Integrationsministerin Susanne Raab (ÖVP) bekräftigte, dass die Dokumentationsstelle für den politischen Islam noch im Sommer ihre Arbeit aufnehmen soll. Ziel sei es, auf wissenschaftlicher Grundlage die Netzwerke und Vereine zu durchleuchten, die der Nährboden "für die extremistische Ideologie des politischen Islam" seien. "Österreich ist kein Austragungsort für türkische Konflikte", meinte auch sie. Bei Gewaltanwendung sei es "vorbei mit der Toleranz". Es gehe ihr nicht um Pauschalverurteilungen von Menschen mit Migrationshintergrund, aber einzelne Migrantengruppen würden sich abschotten, zudem gebe es teilweise Versuche aus dem Ausland, Einfluss zu nehmen. Sie wünsche sich eine klare Verurteilung der Ereignisse durch den türkischen Botschafter.
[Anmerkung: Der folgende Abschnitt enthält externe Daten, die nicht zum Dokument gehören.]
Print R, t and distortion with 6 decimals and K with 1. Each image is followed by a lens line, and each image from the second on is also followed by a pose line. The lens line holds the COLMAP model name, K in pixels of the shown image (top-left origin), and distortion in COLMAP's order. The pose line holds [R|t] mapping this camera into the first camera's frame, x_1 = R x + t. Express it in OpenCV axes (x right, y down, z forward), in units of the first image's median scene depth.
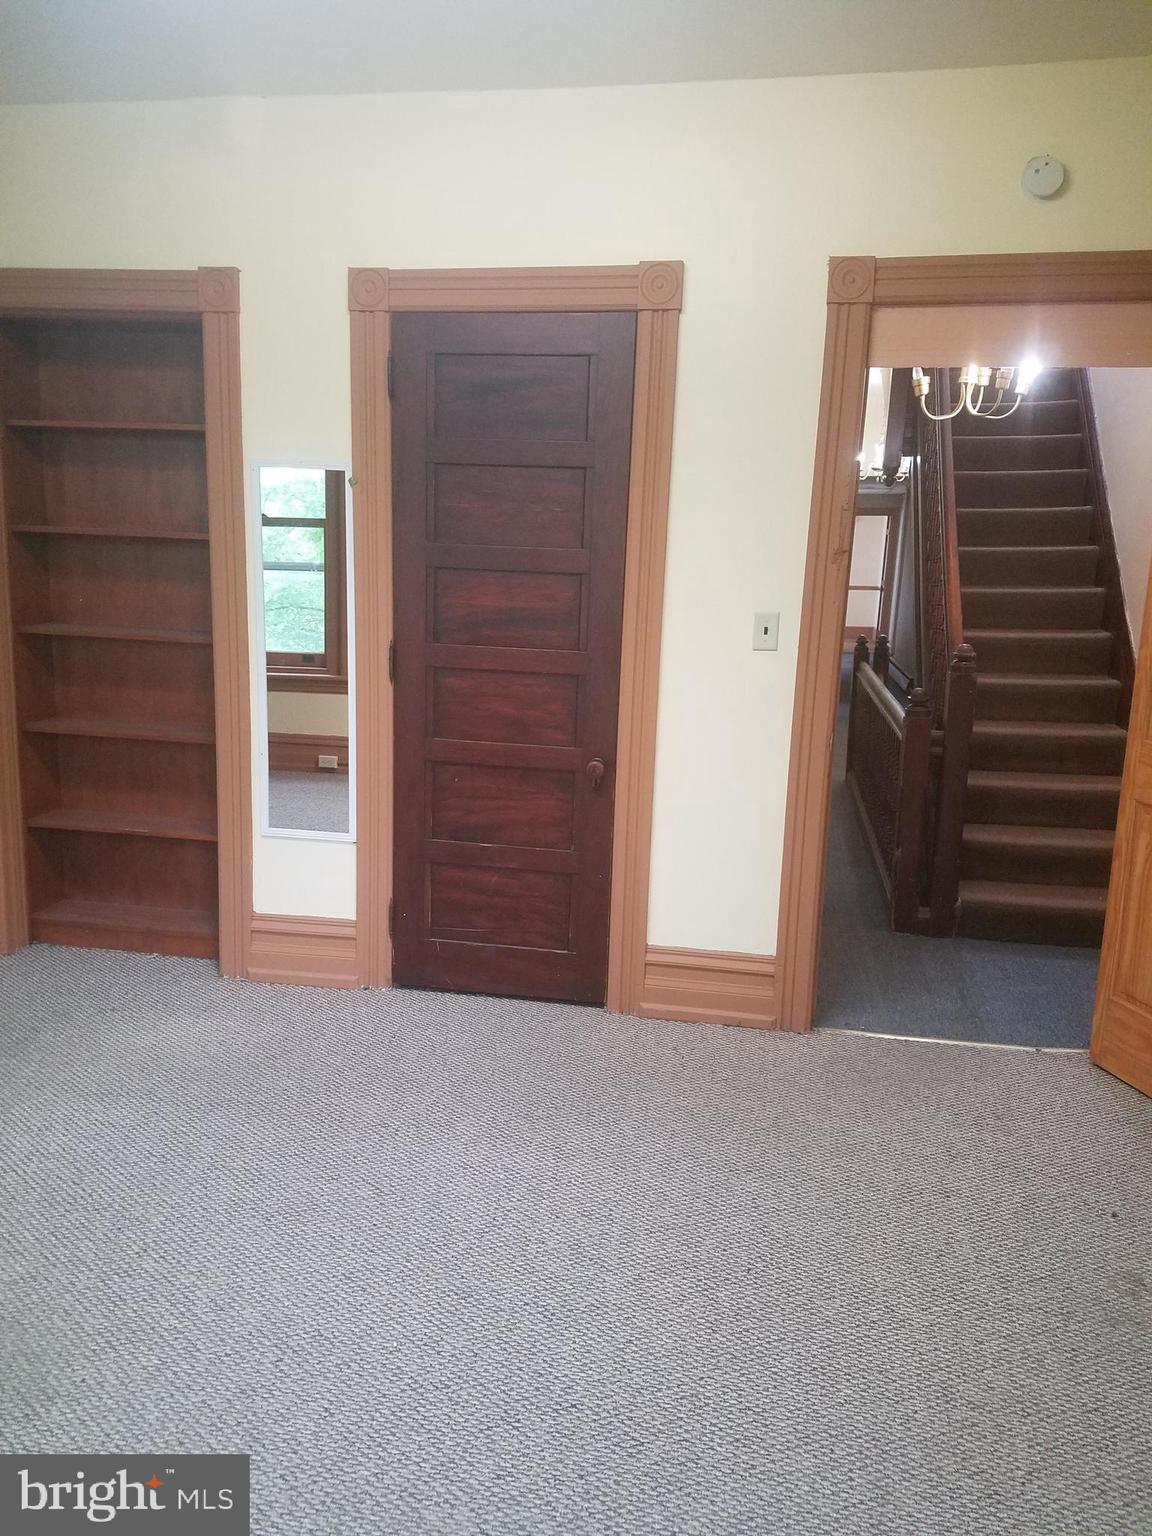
lens RADIAL K [[1177.4, 0, 568.2], [0, 1177.4, 770.3], [0, 0, 1]] dist [0.003771, -0.001835]
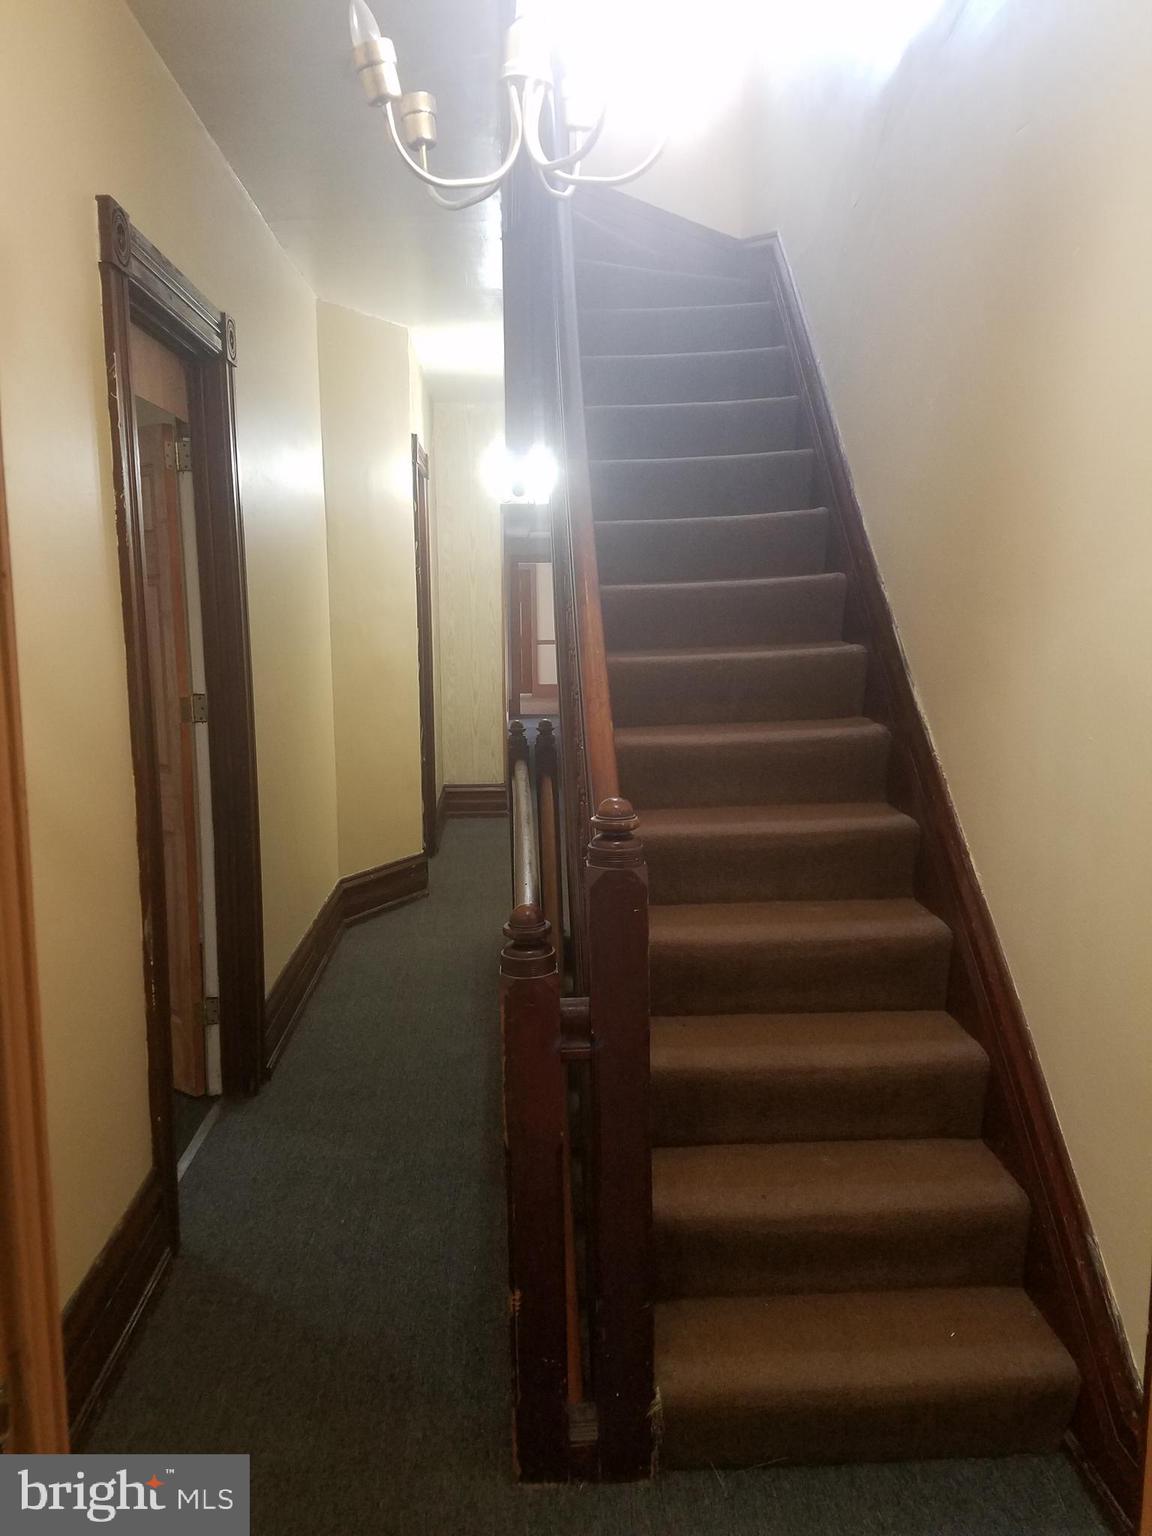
lens RADIAL K [[1177.4, 0, 580.1], [0, 1177.4, 767.8], [0, 0, 1]] dist [0.003771, -0.001835]
pose [[0.969441, -0.073669, 0.234004, 0.220109], [0.086384, 0.995265, -0.044547, -0.098101], [-0.229615, 0.063400, 0.971215, 0.574708]]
Türkei verurteilt Polizeieinsatz

Die Türkei übt harsche Kritik daran, dass vier Tage lang die Kurden-Demos in Wien stattfinden und von den österreichischen Behörden zugelassen wurden. Ankara will darüber nun mit der österreichischen Vertretung sprechen. Dazu sei der Botschafter in das Außenamt "eingeladen" worden, hieß es in einer Aussendung vom Montag.

Zuvor war der türkische Botschafter in Wien, Ozan Ceyhun, für den heutigen Montag in das österreichische Außenministerium zu einem Gespräch eingeladen worden. Das Wiener Außenministerium bestätigte auf Anfrage der APA die Einladung des österreichischen Botschafters in das türkische Außenamt ebenfalls für Montag. Der Besuch werde aus terminlichen Gründen aber nicht von Botschafter Johannes Wimmer selbst, sondern vom Geschäftsträger der Botschaft wahrgenommen, hieß es.
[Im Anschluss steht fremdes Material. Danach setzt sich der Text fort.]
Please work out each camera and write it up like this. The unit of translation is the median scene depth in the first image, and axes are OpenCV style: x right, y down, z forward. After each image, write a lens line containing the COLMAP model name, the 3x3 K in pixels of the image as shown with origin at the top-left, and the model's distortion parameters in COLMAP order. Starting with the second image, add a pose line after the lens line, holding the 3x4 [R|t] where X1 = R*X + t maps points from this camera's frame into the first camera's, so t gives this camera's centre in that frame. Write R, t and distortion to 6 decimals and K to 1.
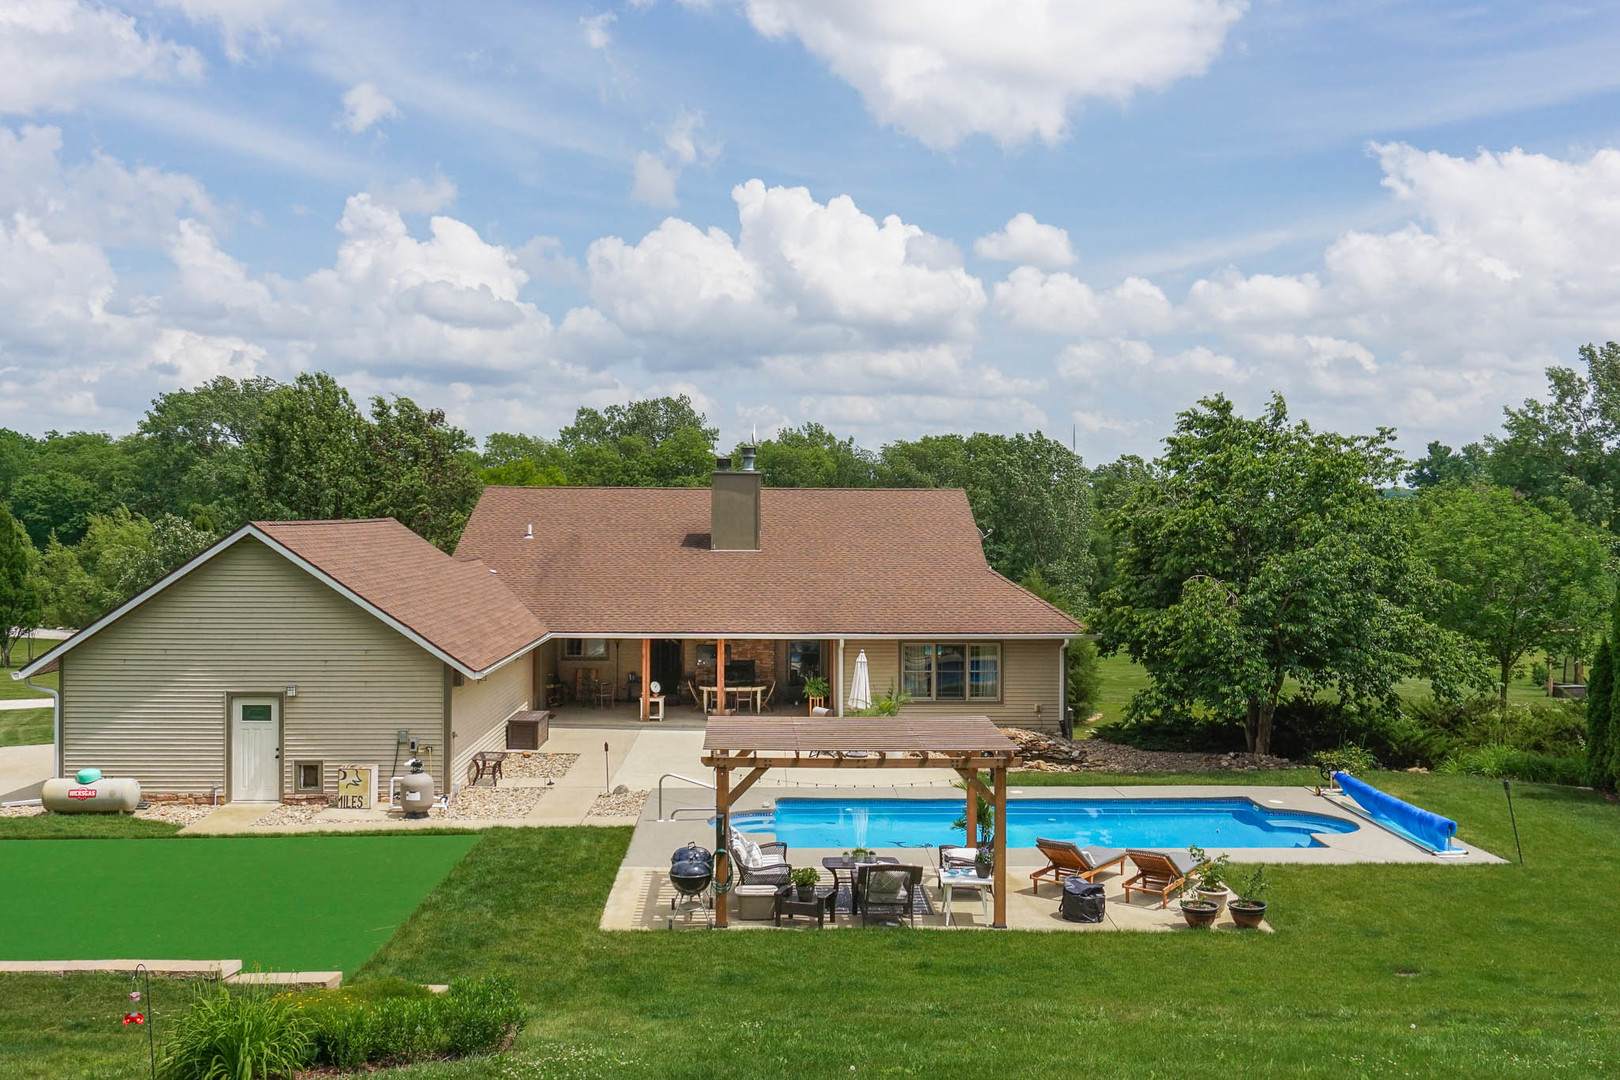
lens RADIAL K [[1621.0, 0, 810.0], [0, 1621.0, 540.0], [0, 0, 1]] dist [-0.067003, -0.003668]
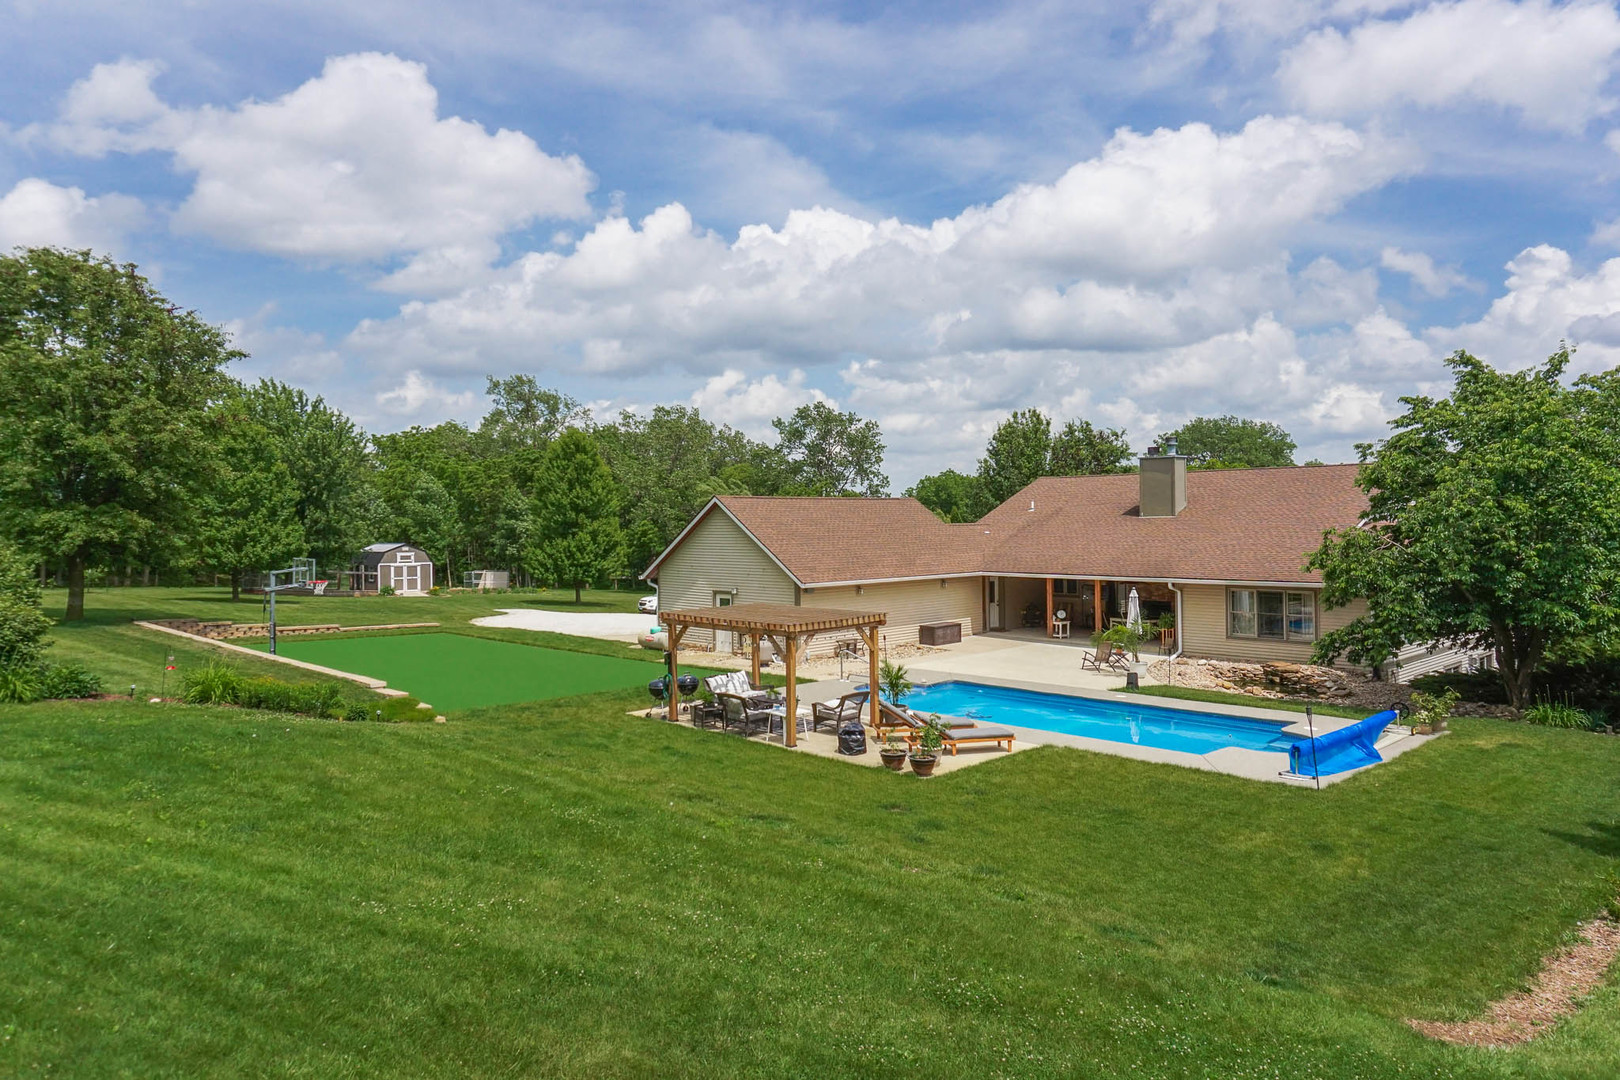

Dass in Wien "von der Terrororganisation PKK (Arbeiterpartei Kurdistans, Anm.) und ihren Unterstützern seit einigen Tagen Demonstrationen veranstaltet werden, ist ein weiterer Beleg, wie wenig ehrlich der Kampf mit dem Terror geführt wird", heißt es in der Mitteilung des türkischen Außenministeriums weiter. "Es kann keinesfalls akzeptiert werden, dass über diese Demonstrationen Propaganda für die Terrororganisation PKK gemacht, bei der Verwendung ihrer Symbole weggeschaut und unser Land ins Visier genommen wird", so das türkische Ministerium. Außerdem "verurteilen wir den harten Einsatz der Polizei, der dazu geführt hat, dass türkischstämmige junge Menschen verletzt und der türkischen Gemeinschaft gehörende Geschäfte beschädigt wurden".